[Stored entries]
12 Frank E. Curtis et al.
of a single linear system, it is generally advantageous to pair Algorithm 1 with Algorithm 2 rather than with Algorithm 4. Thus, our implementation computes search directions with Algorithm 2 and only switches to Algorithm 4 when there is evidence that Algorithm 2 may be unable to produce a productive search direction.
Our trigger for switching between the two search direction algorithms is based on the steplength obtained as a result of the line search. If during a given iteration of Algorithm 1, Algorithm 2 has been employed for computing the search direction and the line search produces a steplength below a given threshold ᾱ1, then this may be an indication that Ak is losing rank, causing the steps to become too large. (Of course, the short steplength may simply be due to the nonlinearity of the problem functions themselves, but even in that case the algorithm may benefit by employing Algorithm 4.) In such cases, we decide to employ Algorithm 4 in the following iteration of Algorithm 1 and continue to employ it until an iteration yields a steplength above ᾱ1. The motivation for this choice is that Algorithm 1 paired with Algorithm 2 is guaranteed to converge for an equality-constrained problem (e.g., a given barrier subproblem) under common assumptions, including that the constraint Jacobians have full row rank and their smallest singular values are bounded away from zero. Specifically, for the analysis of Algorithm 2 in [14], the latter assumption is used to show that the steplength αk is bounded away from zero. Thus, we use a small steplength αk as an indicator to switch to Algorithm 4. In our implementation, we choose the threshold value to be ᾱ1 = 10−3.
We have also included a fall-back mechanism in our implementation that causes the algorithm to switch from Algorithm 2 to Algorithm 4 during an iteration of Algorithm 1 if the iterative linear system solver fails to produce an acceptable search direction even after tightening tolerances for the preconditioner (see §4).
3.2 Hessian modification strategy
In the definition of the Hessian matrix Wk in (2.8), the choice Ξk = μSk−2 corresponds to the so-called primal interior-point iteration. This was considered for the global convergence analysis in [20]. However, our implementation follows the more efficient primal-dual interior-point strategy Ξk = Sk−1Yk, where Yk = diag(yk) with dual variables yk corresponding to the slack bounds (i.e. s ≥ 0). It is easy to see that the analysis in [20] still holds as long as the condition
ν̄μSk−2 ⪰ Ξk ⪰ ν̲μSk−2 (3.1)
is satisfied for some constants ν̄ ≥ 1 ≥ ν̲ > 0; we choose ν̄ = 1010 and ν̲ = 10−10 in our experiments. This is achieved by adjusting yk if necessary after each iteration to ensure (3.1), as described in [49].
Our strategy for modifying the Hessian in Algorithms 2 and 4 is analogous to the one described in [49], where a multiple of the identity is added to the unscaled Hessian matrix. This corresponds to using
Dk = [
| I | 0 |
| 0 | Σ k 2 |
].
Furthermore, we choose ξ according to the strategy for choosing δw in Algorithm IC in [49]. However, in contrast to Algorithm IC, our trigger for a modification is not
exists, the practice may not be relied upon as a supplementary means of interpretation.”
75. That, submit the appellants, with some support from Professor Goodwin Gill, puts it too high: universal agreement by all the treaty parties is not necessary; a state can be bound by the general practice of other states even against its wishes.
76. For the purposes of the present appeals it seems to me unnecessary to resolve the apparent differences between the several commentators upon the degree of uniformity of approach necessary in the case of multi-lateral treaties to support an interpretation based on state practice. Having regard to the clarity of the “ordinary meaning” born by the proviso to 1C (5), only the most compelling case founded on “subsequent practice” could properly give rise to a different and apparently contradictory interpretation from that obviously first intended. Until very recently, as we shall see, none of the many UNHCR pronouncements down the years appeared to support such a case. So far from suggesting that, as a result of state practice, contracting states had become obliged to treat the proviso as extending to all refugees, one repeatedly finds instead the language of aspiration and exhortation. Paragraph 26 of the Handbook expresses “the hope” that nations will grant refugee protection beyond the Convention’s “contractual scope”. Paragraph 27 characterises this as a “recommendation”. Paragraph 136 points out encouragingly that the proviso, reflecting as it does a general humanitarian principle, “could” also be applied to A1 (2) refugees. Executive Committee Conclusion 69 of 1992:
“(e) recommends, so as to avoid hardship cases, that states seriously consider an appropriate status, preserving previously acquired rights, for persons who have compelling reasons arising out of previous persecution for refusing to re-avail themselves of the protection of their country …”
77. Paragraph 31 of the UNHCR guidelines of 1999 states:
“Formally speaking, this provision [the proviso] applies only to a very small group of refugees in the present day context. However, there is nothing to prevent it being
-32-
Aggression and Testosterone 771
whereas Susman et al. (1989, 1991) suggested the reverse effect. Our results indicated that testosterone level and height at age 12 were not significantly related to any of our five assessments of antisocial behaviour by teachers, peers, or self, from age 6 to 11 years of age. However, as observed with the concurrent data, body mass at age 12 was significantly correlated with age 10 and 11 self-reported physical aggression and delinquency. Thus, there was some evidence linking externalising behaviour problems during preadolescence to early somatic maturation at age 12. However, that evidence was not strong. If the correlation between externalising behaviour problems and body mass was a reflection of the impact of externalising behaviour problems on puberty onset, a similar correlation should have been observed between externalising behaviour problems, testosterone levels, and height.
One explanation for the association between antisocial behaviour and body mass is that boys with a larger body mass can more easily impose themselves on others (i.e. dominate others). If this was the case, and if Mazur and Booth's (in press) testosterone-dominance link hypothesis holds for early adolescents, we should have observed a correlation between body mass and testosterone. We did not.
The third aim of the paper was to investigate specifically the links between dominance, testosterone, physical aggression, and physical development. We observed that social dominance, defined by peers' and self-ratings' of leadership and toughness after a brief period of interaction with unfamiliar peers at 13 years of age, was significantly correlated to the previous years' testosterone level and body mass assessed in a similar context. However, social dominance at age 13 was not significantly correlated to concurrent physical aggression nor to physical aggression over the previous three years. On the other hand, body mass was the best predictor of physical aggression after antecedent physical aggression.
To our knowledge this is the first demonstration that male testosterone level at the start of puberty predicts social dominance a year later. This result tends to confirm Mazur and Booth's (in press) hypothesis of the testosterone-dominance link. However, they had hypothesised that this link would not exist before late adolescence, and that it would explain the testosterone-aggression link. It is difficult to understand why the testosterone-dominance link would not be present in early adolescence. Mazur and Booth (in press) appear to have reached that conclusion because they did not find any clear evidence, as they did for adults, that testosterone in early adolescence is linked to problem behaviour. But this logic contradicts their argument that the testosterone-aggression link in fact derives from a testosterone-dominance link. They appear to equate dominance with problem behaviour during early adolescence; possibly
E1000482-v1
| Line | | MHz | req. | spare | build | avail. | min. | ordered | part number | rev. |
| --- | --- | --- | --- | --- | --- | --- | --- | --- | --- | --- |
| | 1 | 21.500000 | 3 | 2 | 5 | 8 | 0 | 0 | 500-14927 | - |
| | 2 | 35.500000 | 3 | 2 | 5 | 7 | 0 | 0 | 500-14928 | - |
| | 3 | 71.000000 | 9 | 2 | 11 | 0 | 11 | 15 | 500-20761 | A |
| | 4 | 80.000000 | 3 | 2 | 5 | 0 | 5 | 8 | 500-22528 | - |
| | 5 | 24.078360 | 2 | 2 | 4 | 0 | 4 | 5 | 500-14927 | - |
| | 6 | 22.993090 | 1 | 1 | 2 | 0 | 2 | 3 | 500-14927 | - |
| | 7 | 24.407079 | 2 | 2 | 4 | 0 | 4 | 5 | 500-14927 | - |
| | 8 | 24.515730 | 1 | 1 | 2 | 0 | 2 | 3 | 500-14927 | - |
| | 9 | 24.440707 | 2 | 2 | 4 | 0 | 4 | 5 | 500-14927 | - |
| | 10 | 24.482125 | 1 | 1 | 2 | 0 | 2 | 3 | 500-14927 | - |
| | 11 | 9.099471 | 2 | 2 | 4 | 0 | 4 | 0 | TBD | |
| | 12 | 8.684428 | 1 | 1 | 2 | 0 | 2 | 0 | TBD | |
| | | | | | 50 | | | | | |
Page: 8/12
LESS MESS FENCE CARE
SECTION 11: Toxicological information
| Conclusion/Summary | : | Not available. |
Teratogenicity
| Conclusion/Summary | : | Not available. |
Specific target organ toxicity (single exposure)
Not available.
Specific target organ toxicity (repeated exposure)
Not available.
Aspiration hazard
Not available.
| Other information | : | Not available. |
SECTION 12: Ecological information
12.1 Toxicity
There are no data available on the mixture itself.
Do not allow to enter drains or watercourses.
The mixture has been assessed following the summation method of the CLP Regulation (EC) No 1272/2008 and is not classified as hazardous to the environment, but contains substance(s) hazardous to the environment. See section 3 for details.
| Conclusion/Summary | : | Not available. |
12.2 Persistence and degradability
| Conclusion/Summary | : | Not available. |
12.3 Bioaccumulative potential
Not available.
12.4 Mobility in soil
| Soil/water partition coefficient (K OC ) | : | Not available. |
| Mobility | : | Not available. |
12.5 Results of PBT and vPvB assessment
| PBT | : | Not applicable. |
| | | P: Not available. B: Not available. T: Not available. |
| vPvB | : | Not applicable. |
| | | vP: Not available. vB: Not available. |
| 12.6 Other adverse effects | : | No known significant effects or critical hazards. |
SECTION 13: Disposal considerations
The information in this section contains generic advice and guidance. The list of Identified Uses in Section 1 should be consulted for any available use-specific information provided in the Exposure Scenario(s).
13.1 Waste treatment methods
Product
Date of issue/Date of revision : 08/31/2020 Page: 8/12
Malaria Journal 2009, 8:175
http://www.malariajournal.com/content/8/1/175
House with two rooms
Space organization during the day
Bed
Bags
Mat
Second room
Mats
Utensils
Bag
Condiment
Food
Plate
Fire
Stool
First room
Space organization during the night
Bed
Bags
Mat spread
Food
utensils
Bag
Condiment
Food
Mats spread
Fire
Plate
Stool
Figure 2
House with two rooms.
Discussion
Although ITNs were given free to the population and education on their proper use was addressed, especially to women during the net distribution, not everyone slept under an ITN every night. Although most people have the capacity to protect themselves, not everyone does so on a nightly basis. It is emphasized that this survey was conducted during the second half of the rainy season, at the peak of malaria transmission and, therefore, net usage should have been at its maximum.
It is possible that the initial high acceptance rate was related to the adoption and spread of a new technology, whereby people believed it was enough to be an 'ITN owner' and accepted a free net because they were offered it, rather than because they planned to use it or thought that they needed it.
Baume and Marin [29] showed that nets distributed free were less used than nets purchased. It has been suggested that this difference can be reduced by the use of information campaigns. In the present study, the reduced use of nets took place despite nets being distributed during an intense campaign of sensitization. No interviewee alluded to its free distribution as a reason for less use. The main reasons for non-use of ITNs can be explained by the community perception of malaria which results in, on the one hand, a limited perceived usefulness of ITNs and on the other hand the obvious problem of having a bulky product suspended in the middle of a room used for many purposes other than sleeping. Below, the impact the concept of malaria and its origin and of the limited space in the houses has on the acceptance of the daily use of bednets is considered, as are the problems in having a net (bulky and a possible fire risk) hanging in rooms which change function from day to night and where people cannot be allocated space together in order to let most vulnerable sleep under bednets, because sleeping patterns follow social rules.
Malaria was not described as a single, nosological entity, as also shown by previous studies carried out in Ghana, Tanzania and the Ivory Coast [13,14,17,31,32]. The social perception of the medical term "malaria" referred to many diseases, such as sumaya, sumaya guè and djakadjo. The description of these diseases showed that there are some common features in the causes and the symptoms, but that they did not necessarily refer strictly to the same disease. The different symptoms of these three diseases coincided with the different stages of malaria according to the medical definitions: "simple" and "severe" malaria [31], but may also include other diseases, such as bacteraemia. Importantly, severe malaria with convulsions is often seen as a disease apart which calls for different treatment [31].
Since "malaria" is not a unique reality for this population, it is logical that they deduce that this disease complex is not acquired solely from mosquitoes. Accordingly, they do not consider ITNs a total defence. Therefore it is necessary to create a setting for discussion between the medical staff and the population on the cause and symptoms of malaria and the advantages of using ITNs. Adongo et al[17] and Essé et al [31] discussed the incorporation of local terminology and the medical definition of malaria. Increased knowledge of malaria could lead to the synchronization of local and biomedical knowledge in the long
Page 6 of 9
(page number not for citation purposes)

- [Exercise aim] The lines to extract from the data above begin with the line containing "6 | 22.993090" and end with the line containing "Space organization during the night". Extract them exactly, including both.

- [Expected output]
| | 6 | 22.993090 | 1 | 1 | 2 | 0 | 2 | 3 | 500-14927 | - |
| | 7 | 24.407079 | 2 | 2 | 4 | 0 | 4 | 5 | 500-14927 | - |
| | 8 | 24.515730 | 1 | 1 | 2 | 0 | 2 | 3 | 500-14927 | - |
| | 9 | 24.440707 | 2 | 2 | 4 | 0 | 4 | 5 | 500-14927 | - |
| | 10 | 24.482125 | 1 | 1 | 2 | 0 | 2 | 3 | 500-14927 | - |
| | 11 | 9.099471 | 2 | 2 | 4 | 0 | 4 | 0 | TBD | |
| | 12 | 8.684428 | 1 | 1 | 2 | 0 | 2 | 0 | TBD | |
| | | | | | 50 | | | | | |
Page: 8/12
LESS MESS FENCE CARE
SECTION 11: Toxicological information
| Conclusion/Summary | : | Not available. |
Teratogenicity
| Conclusion/Summary | : | Not available. |
Specific target organ toxicity (single exposure)
Not available.
Specific target organ toxicity (repeated exposure)
Not available.
Aspiration hazard
Not available.
| Other information | : | Not available. |
SECTION 12: Ecological information
12.1 Toxicity
There are no data available on the mixture itself.
Do not allow to enter drains or watercourses.
The mixture has been assessed following the summation method of the CLP Regulation (EC) No 1272/2008 and is not classified as hazardous to the environment, but contains substance(s) hazardous to the environment. See section 3 for details.
| Conclusion/Summary | : | Not available. |
12.2 Persistence and degradability
| Conclusion/Summary | : | Not available. |
12.3 Bioaccumulative potential
Not available.
12.4 Mobility in soil
| Soil/water partition coefficient (K OC ) | : | Not available. |
| Mobility | : | Not available. |
12.5 Results of PBT and vPvB assessment
| PBT | : | Not applicable. |
| | | P: Not available. B: Not available. T: Not available. |
| vPvB | : | Not applicable. |
| | | vP: Not available. vB: Not available. |
| 12.6 Other adverse effects | : | No known significant effects or critical hazards. |
SECTION 13: Disposal considerations
The information in this section contains generic advice and guidance. The list of Identified Uses in Section 1 should be consulted for any available use-specific information provided in the Exposure Scenario(s).
13.1 Waste treatment methods
Product
Date of issue/Date of revision : 08/31/2020 Page: 8/12
Malaria Journal 2009, 8:175
http://www.malariajournal.com/content/8/1/175
House with two rooms
Space organization during the day
Bed
Bags
Mat
Second room
Mats
Utensils
Bag
Condiment
Food
Plate
Fire
Stool
First room
Space organization during the night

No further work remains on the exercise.